Binnen bij Irma valt mij hun interieur op: een woonkamer die zo in VT-wonen kan staan. En hè, geen schutting tussen de tuin en die van de buren? “Mijn dochter en schoonzoon met hun twee kinderen zijn onze buren”, lacht Irma. “Wij woonden hier al en toen kwam het huis naast ons in de verkoop. Ik heb nog tegen mijn schoonzoon gezegd: “ Dan woon je wel naast je schoonouders!” Maar ik bleek ook een prima oppas.” Daar kan ik niet aan twijfelen, want je kunt je geen betere oppas wensen dan “Juf Irma”.

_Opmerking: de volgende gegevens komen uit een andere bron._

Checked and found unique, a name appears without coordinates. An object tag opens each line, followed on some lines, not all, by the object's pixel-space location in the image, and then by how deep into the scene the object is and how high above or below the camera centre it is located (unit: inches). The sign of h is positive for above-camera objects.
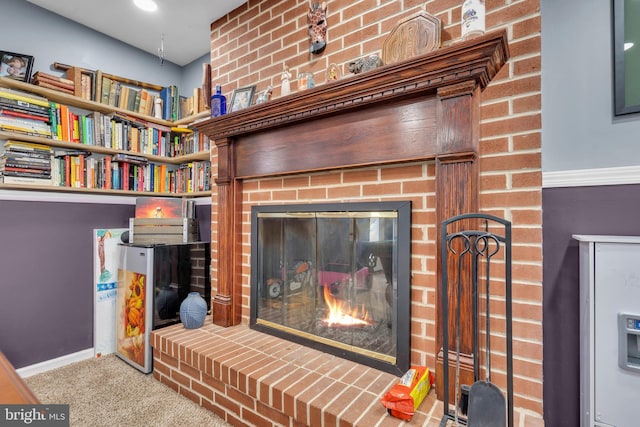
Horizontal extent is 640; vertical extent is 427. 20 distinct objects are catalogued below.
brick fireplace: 46.6 +6.3
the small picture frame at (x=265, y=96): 74.0 +28.5
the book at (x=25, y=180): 77.4 +8.9
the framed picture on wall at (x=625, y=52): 44.8 +23.6
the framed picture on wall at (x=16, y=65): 79.8 +39.3
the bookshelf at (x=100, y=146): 80.3 +20.1
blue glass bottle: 82.4 +29.6
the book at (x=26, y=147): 78.2 +17.6
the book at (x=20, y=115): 77.0 +25.8
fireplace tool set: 38.0 -13.1
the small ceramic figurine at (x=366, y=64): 55.4 +27.3
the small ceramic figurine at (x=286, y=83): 70.5 +30.0
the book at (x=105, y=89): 96.6 +39.4
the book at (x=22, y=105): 77.0 +28.3
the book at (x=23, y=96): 77.5 +30.7
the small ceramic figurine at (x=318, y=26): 67.3 +41.3
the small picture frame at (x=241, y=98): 78.8 +30.2
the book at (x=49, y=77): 83.0 +37.9
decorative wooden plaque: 51.2 +30.3
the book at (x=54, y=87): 83.1 +35.3
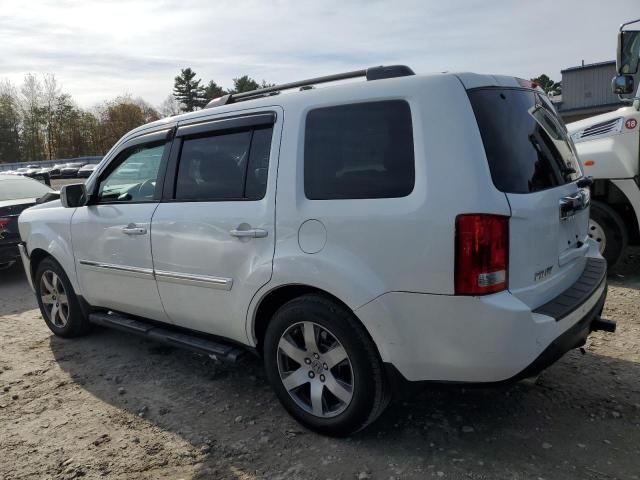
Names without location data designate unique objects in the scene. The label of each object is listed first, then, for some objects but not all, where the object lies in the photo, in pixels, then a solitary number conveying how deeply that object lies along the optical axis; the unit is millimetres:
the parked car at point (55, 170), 46988
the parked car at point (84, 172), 43859
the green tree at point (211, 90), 76525
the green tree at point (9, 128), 63219
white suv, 2414
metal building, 22422
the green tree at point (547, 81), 57281
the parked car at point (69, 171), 47094
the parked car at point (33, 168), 49844
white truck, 5551
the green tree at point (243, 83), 67812
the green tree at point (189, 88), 81062
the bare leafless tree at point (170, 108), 78125
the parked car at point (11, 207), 7371
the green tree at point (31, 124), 65875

Irma Boeren werd geboren in de Obrechtstraat op een koude februari dag. ”Zeventien februari was zo koud dat de huisarts, die op de Biltstraat woonde, alleen maar wilde komen voor de bevalling wanneer er een taxi voor hem werd gebeld”, vertelde mijn moeder altijd. Mijn ouders kwamen uit Brabant, mijn vader had na de oorlog een baan gekregen bij de Spoorwegen. Woonruimte was toen ook schaars in Utrecht en huizen werden gevorderd. Zo kwamen mijn ouders terecht in het huis van een ouder Fries echtpaar in de Obrechtstraat. Een huis met één toilet, één keuken en geen badkamer. Mijn broer werd in 1951 geboren en vier jaar laten ikzelf. Met twee kleine kinderen en vier volwassenen moest er wel rekening gehouden worden met elkaar, maar het samenleven ging als vanzelf. Toen ik zeven was kwamen wij thuis na een weekend bij de familie in Brabant. Ik herinner mij nog hoe verdrietig ik was toen ik zag dat de benedenverdieping leeg was: het echtpaar was teruggegaan naar Harlingen waar zij vandaan kwamen. Deze mensen waren als een tweede vader en moeder voor mij geweest. We hebben nog lang contact gehouden en in mijn herinnering stonden we ieder weekend op het station. We hadden vrij reizen en gingen het ene weekend naar Roozendaal, naar de familie van mijn ouders en het andere naar Harlingen. Mijn broer was een slim jongetje en mijn ouders vonden hem geschikt voor de Montessorischool in de Pallaesstraat.”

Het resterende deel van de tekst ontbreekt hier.